I actually explained that I have written the post on usability, SEO,
performance and security aspects of techniques for web typography currently
available; I do believe that many "designers", instead, often just care about
the looks of what they do, while completely ignoring the issues mentioned in
the post. Either because they don't care, or more likely because many, if not
most, "designers" just lack for what I can see the kind of basic technical
knowledge on usability/accessibility, SEO, performance, and security required
to even understand those issues. I don't think that being able to make a
stunning layout out of a PSD makes anybody, say, a "complete" designer.

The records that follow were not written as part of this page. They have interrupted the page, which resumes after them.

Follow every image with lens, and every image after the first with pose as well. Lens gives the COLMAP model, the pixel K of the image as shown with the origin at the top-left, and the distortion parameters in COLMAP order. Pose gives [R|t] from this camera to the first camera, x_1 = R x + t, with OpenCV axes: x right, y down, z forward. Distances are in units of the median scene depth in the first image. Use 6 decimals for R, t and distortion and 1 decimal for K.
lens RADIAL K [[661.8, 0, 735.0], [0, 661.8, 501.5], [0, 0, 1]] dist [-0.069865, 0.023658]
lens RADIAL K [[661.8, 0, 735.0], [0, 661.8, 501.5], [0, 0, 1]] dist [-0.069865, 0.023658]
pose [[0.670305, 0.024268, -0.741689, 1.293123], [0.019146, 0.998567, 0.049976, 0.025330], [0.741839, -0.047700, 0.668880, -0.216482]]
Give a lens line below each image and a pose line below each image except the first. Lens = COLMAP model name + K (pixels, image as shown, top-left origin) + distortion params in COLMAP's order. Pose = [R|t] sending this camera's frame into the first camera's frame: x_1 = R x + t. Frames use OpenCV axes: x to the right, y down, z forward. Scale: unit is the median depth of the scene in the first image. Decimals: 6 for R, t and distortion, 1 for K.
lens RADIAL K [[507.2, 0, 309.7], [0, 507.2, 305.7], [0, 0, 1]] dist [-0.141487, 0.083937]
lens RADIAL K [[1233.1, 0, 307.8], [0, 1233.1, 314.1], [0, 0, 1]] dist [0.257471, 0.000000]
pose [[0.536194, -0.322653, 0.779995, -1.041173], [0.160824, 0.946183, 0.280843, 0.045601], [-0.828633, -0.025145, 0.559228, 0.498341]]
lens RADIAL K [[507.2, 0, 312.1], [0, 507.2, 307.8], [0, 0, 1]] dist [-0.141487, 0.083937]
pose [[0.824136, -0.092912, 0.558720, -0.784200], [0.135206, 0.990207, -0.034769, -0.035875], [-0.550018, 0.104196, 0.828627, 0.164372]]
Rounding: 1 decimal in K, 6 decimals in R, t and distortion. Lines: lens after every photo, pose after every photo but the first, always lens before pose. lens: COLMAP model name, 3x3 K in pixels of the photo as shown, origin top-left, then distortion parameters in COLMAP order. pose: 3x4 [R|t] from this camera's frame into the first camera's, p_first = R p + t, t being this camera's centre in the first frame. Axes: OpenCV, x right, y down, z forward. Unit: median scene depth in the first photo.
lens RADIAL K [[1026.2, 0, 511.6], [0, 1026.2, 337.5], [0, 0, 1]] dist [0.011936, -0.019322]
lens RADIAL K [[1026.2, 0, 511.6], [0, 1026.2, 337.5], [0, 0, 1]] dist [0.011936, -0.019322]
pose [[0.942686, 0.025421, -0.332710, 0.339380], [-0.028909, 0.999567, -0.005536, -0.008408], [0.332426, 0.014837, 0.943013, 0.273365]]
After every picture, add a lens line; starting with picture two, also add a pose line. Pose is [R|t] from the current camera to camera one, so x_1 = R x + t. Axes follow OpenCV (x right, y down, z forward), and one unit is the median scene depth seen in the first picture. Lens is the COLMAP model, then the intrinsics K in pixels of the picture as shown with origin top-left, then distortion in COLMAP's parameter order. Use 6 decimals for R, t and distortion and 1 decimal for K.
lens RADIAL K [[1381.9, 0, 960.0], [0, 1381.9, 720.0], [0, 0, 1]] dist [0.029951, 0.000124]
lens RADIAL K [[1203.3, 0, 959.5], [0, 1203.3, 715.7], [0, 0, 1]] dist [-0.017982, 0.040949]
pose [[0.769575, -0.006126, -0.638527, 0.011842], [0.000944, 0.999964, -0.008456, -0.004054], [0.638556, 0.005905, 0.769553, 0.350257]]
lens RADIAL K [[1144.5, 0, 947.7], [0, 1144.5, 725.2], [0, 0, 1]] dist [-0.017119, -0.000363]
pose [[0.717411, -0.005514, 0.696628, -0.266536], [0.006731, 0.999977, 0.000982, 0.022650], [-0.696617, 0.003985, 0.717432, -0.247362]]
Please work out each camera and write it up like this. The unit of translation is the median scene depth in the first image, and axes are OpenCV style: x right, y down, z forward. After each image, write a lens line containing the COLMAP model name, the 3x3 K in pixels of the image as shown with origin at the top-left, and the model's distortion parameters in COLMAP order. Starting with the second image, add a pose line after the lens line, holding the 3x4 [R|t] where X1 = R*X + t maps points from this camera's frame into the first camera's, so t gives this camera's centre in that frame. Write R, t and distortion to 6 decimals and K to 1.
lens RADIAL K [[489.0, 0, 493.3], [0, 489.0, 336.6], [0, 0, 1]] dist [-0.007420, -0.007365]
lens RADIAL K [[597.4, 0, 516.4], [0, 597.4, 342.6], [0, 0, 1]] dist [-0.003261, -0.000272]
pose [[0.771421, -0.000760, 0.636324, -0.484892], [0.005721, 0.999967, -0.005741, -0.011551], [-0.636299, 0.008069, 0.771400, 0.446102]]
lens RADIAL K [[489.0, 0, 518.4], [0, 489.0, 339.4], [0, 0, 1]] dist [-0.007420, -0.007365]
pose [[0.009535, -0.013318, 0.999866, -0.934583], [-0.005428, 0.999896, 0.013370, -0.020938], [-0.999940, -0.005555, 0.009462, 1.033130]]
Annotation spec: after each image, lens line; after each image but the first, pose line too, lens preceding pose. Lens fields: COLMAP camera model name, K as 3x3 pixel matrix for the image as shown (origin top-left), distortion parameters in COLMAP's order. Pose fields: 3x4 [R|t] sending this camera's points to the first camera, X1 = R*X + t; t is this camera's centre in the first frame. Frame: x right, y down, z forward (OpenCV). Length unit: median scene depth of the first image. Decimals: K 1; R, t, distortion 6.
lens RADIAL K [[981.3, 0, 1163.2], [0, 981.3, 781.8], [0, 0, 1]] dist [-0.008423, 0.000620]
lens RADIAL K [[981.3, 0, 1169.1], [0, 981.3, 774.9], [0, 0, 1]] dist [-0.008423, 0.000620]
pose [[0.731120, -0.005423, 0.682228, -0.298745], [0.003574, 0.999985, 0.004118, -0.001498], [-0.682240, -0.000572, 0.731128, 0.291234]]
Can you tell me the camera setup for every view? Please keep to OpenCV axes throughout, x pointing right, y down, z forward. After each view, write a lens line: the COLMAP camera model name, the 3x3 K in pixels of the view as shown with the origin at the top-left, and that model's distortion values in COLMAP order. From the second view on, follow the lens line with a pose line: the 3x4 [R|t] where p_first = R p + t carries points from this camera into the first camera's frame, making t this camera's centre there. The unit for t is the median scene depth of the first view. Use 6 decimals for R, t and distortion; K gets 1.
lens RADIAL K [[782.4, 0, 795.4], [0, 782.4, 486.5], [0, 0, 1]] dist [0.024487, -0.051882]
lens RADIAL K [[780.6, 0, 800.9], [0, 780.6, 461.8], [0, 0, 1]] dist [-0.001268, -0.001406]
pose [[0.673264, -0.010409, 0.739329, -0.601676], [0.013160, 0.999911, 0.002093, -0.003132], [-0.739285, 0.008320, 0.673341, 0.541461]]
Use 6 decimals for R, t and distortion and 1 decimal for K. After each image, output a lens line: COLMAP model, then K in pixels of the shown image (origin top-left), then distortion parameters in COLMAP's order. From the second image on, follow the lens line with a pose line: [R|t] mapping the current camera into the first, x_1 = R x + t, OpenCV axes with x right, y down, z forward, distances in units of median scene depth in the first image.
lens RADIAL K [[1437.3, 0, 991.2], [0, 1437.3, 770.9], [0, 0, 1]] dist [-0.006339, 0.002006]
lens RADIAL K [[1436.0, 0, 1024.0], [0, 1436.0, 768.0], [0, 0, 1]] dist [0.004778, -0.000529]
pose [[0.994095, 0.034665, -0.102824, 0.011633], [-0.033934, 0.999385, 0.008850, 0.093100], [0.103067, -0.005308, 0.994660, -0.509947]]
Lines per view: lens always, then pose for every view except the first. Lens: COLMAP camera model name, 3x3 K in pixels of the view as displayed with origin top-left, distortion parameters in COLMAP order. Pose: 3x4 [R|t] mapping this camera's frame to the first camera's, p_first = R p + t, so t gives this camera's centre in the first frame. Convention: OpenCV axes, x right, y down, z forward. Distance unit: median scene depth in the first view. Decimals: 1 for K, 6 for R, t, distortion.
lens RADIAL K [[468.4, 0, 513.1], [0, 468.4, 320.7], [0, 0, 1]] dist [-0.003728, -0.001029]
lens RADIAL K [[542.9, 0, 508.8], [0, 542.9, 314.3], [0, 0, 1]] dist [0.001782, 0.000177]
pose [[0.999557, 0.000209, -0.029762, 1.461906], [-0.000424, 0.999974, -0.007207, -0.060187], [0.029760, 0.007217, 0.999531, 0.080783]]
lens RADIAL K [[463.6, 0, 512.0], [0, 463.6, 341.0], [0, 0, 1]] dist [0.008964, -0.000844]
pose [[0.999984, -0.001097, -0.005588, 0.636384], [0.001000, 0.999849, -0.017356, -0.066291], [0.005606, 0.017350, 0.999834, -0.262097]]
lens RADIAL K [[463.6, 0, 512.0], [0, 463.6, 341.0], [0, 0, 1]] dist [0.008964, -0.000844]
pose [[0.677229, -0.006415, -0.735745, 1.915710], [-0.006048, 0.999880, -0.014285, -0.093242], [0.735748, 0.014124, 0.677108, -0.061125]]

As for the purely aesthetic aspects of the techniques I've mentioned, or of
anything related to web design in general, I haven't even touched them,
because I wouldn't have much to say.

So I am sad that the very basic layout of my blog has perhaps distracted you
-and possibly others- from the contents of that post. I should perhaps get a
designer to make a proper custom template for me so to avoid this in the
future, since I plan on writing more on "non-aesthetic" aspects of web design
:)

------
vitobotta
Thanks to both for the clarification. I will take a chance to test this more
in detail with a couple of virtual machines (since I use Mac) perhaps tomorrow
or as soon as I have some time; does the library I liked here and in the post
solve the issue? I admit I tested it quickly (say 5 minutes or less) with
Windows VMs, but at that time everything looked OK to me using that library,
since the custom web fonts were disabled (and replaced with the closest
similar web-safe fonts) on for example Windows XP with Clear Type switched off
so avoid the bad rendering in those conditions.